Bill’s book consists of 24 steps for building and scaling a business. These steps are grouped into six themes, and today’s Sunday Deep Dive provides an in-depth overview of the first theme: answering the question “Who is your customer?”
Summary
Once you’ve identified an idea or technology as the basis for your startup, your first goal is to assess the needs of potential customers and define a target customer with which you can achieve product/market fit.
Given that startups have limited time and resources, you need a narrow, carefully-defined market that you can dominate. And finding this market begins with the following six steps:
Market Segmentation. Brainstorm a wide array of potential customers and markets for your business.
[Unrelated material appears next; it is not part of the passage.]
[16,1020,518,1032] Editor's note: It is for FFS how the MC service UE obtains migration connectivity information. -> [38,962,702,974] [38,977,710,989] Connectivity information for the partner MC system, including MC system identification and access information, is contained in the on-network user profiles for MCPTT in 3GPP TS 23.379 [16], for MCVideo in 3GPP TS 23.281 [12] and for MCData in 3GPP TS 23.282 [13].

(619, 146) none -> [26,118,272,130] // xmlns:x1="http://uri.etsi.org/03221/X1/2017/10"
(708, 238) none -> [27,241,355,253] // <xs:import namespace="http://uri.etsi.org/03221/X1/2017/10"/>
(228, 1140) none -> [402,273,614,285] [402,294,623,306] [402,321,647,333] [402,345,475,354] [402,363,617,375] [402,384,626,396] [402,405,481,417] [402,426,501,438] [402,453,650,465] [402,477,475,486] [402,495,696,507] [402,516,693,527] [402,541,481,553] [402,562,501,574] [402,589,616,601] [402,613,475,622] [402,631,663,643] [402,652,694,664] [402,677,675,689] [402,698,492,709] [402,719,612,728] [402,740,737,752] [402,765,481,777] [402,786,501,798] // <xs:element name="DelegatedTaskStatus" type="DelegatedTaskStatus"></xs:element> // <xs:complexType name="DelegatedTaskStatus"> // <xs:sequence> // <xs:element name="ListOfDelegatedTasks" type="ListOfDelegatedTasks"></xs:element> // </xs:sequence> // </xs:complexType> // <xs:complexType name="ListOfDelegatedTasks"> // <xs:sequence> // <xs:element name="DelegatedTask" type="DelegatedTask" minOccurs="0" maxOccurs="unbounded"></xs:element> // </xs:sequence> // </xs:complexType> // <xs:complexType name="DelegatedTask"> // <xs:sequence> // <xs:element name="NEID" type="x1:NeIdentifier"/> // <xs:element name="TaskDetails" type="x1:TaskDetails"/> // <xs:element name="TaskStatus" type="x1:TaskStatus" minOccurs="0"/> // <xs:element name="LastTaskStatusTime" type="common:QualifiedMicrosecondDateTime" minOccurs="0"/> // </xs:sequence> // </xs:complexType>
Then narrow down your list to your top 6-12 markets and gather primary market research on them (i.e. talk to real potential customers).
Select a Beachhead Market. Analyze your top 6-12 market opportunities and choose one to pursue. Then further segment it to determine your beachhead market.
Build an End User Profile. Talk with potential customers to flesh out a detailed description of the typical end user within your market segment.
Calculate the TAM for the Beachhead Market. Use the demographics from the End User Profile to determine how large your beachhead market is. You may need to further segment the market to have a more appropriately-sized beachhead market.
Profile the Persona for the Beachhead Market. Choose one end user to be your Persona. Build a detailed description of that real person, and then make the Persona visible to everyone at your startup so it can be referenced on an ongoing basis.
Full Life Cycle Use Case. Describe in detail how your Persona finds out about your product, acquires it, uses it, gets value from it, pays for it, and buys more and/or tells others about it.